[Exercise directions]: Transcribe the rows below word for word, beginning with the line containing "scientific name: Hippodamia convergens" and continuing through the line containing "scientific name: Koanophyllon albicaule", with both lines included.

(Extracted records)
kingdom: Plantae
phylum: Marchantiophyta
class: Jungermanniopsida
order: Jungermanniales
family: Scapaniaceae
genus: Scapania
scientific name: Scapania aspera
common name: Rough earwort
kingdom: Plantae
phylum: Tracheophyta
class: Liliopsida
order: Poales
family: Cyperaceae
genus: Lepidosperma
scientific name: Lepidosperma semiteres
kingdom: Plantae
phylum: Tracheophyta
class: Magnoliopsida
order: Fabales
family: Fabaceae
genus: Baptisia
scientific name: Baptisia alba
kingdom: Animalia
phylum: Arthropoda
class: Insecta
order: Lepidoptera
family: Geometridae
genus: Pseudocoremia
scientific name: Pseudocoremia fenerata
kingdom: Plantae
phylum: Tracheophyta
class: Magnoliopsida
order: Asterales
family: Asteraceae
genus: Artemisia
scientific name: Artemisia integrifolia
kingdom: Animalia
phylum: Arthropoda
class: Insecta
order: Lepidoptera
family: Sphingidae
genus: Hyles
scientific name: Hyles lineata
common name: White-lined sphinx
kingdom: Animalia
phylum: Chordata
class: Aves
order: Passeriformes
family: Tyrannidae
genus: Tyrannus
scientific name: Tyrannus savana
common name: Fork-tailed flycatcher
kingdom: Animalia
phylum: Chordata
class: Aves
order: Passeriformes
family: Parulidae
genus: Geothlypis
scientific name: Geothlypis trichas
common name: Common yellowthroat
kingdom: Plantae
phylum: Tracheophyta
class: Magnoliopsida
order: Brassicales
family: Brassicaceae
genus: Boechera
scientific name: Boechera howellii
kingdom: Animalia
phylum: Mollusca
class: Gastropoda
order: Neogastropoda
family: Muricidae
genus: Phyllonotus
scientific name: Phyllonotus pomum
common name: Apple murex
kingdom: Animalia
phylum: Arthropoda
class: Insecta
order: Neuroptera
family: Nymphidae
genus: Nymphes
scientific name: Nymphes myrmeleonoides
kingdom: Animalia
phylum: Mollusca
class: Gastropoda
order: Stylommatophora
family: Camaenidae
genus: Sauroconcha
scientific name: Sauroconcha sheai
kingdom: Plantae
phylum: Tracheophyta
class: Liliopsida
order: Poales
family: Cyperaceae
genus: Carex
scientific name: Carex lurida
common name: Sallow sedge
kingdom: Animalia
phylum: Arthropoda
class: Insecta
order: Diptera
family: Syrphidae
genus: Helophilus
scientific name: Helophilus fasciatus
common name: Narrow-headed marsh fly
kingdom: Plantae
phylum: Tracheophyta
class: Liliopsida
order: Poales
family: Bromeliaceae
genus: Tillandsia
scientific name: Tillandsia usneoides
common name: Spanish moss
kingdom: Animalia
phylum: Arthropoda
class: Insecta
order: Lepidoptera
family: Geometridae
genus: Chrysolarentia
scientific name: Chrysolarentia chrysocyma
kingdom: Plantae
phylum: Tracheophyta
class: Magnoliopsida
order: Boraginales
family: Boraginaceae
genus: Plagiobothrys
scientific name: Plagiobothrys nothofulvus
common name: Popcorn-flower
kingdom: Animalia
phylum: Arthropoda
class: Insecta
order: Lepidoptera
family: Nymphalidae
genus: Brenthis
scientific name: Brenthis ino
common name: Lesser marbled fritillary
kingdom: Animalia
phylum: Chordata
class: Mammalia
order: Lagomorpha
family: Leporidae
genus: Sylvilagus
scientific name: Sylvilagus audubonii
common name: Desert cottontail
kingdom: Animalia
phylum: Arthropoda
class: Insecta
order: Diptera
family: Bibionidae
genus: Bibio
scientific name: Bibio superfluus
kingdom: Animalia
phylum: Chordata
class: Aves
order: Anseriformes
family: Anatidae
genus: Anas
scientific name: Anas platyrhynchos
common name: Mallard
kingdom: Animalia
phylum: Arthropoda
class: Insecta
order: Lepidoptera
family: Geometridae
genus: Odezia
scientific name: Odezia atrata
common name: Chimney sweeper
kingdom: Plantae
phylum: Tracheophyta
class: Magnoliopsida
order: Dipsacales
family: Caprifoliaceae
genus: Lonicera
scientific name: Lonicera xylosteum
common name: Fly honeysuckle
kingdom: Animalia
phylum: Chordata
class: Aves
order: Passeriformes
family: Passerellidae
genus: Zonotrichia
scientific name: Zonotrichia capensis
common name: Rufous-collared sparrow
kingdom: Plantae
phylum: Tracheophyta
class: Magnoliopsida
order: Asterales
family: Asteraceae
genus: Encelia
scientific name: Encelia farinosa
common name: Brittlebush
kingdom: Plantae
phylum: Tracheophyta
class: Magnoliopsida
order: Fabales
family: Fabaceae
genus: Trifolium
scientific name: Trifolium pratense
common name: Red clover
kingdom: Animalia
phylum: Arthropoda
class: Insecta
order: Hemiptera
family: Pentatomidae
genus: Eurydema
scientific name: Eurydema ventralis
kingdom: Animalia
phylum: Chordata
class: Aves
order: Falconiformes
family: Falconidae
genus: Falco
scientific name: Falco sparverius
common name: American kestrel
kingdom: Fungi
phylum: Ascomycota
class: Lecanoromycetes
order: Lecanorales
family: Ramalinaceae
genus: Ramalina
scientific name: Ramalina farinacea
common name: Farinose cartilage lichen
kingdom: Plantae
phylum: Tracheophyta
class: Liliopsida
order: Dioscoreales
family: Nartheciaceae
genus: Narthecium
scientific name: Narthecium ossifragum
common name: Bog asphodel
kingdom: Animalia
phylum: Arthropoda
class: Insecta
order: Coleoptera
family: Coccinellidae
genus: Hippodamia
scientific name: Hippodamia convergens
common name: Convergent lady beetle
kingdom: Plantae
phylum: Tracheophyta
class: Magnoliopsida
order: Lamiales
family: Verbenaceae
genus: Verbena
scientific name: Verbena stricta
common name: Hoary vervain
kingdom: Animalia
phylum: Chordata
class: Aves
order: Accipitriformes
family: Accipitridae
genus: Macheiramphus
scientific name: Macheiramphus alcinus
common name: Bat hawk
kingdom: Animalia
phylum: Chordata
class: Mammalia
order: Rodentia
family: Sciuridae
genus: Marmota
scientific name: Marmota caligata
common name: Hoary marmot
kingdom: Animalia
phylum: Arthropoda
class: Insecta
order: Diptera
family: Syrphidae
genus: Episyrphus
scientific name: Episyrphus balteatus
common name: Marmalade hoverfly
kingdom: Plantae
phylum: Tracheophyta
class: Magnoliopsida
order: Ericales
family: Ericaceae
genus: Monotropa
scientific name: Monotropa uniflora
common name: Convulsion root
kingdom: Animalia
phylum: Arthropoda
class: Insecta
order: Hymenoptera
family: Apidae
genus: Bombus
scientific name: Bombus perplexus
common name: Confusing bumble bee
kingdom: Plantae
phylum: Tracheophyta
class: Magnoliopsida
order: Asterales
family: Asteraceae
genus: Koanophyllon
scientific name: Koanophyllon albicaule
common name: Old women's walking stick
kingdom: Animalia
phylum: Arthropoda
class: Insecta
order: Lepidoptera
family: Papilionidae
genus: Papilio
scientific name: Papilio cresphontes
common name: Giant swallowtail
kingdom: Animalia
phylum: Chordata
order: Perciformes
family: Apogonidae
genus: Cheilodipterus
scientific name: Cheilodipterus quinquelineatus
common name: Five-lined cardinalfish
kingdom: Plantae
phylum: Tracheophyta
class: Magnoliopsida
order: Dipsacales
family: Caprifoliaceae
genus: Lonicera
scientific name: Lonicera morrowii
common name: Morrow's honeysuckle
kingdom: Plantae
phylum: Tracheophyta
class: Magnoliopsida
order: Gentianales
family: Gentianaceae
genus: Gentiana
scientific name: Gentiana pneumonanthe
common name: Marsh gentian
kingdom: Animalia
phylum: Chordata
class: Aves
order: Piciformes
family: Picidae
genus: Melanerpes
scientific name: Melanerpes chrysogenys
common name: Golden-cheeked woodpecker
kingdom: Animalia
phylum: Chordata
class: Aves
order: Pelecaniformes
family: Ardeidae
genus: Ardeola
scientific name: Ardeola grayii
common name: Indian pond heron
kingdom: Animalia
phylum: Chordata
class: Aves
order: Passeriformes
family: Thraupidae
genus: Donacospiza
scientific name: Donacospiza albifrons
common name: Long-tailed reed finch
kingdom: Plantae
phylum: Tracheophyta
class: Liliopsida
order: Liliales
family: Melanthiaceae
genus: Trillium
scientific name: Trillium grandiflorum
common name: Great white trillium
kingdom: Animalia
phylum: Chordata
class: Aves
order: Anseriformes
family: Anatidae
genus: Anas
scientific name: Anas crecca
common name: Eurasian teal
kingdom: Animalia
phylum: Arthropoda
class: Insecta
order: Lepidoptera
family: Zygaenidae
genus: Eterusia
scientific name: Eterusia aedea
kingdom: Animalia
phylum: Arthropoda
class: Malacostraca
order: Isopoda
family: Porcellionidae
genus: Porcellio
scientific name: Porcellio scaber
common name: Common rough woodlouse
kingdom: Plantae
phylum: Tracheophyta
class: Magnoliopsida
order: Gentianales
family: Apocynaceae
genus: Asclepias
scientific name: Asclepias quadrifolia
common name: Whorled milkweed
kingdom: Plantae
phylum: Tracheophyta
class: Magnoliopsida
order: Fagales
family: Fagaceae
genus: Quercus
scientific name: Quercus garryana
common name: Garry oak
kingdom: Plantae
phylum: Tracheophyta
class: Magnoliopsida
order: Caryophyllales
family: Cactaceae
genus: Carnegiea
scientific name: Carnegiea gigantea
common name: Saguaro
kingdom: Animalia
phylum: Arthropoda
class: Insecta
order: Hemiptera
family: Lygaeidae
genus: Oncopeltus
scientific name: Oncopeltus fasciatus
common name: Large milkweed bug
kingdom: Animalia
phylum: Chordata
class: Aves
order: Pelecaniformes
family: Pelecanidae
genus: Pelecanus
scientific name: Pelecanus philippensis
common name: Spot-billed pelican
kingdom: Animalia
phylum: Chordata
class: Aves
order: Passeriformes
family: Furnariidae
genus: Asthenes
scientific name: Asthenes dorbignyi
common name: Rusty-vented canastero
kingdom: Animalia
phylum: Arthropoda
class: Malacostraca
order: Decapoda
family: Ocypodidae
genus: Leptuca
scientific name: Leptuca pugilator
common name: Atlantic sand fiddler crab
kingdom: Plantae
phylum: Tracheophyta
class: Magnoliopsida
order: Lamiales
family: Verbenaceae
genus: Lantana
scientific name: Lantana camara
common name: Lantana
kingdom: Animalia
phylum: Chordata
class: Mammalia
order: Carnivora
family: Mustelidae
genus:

[Solution to this problem]:
scientific name: Hippodamia convergens
common name: Convergent lady beetle
kingdom: Plantae
phylum: Tracheophyta
class: Magnoliopsida
order: Lamiales
family: Verbenaceae
genus: Verbena
scientific name: Verbena stricta
common name: Hoary vervain
kingdom: Animalia
phylum: Chordata
class: Aves
order: Accipitriformes
family: Accipitridae
genus: Macheiramphus
scientific name: Macheiramphus alcinus
common name: Bat hawk
kingdom: Animalia
phylum: Chordata
class: Mammalia
order: Rodentia
family: Sciuridae
genus: Marmota
scientific name: Marmota caligata
common name: Hoary marmot
kingdom: Animalia
phylum: Arthropoda
class: Insecta
order: Diptera
family: Syrphidae
genus: Episyrphus
scientific name: Episyrphus balteatus
common name: Marmalade hoverfly
kingdom: Plantae
phylum: Tracheophyta
class: Magnoliopsida
order: Ericales
family: Ericaceae
genus: Monotropa
scientific name: Monotropa uniflora
common name: Convulsion root
kingdom: Animalia
phylum: Arthropoda
class: Insecta
order: Hymenoptera
family: Apidae
genus: Bombus
scientific name: Bombus perplexus
common name: Confusing bumble bee
kingdom: Plantae
phylum: Tracheophyta
class: Magnoliopsida
order: Asterales
family: Asteraceae
genus: Koanophyllon
scientific name: Koanophyllon albicaule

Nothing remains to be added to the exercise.